(Written problem)
Could you print every one of the lines below character for character, with nothing changed?

(Dataset entries)
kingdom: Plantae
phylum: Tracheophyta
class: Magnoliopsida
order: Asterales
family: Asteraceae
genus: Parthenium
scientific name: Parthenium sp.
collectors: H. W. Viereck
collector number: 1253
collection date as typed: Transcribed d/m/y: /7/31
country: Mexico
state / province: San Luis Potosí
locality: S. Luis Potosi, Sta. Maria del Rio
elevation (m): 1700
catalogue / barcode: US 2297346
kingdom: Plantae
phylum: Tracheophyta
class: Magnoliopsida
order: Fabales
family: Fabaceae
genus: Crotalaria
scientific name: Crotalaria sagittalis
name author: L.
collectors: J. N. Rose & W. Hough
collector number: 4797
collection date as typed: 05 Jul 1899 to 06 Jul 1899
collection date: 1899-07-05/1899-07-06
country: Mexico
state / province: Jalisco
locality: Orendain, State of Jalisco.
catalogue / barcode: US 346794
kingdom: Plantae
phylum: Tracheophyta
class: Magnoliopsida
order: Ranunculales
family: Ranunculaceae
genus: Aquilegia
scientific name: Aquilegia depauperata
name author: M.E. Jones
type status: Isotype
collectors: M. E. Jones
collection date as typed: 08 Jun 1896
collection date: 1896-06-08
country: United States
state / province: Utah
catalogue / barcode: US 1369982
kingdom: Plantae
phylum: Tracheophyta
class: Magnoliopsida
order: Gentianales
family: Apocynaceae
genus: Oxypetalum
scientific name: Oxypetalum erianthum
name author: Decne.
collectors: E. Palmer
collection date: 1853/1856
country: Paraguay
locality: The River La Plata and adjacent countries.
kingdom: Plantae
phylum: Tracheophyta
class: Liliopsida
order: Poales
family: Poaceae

(Answer to the exercise)
kingdom: Plantae
phylum: Tracheophyta
class: Magnoliopsida
order: Asterales
family: Asteraceae
genus: Parthenium
scientific name: Parthenium sp.
collectors: H. W. Viereck
collector number: 1253
collection date as typed: Transcribed d/m/y: /7/31
country: Mexico
state / province: San Luis Potosí
locality: S. Luis Potosi, Sta. Maria del Rio
elevation (m): 1700
catalogue / barcode: US 2297346
kingdom: Plantae
phylum: Tracheophyta
class: Magnoliopsida
order: Fabales
family: Fabaceae
genus: Crotalaria
scientific name: Crotalaria sagittalis
name author: L.
collectors: J. N. Rose & W. Hough
collector number: 4797
collection date as typed: 05 Jul 1899 to 06 Jul 1899
collection date: 1899-07-05/1899-07-06
country: Mexico
state / province: Jalisco
locality: Orendain, State of Jalisco.
catalogue / barcode: US 346794
kingdom: Plantae
phylum: Tracheophyta
class: Magnoliopsida
order: Ranunculales
family: Ranunculaceae
genus: Aquilegia
scientific name: Aquilegia depauperata
name author: M.E. Jones
type status: Isotype
collectors: M. E. Jones
collection date as typed: 08 Jun 1896
collection date: 1896-06-08
country: United States
state / province: Utah
catalogue / barcode: US 1369982
kingdom: Plantae
phylum: Tracheophyta
class: Magnoliopsida
order: Gentianales
family: Apocynaceae
genus: Oxypetalum
scientific name: Oxypetalum erianthum
name author: Decne.
collectors: E. Palmer
collection date: 1853/1856
country: Paraguay
locality: The River La Plata and adjacent countries.
kingdom: Plantae
phylum: Tracheophyta
class: Liliopsida
order: Poales
family: Poaceae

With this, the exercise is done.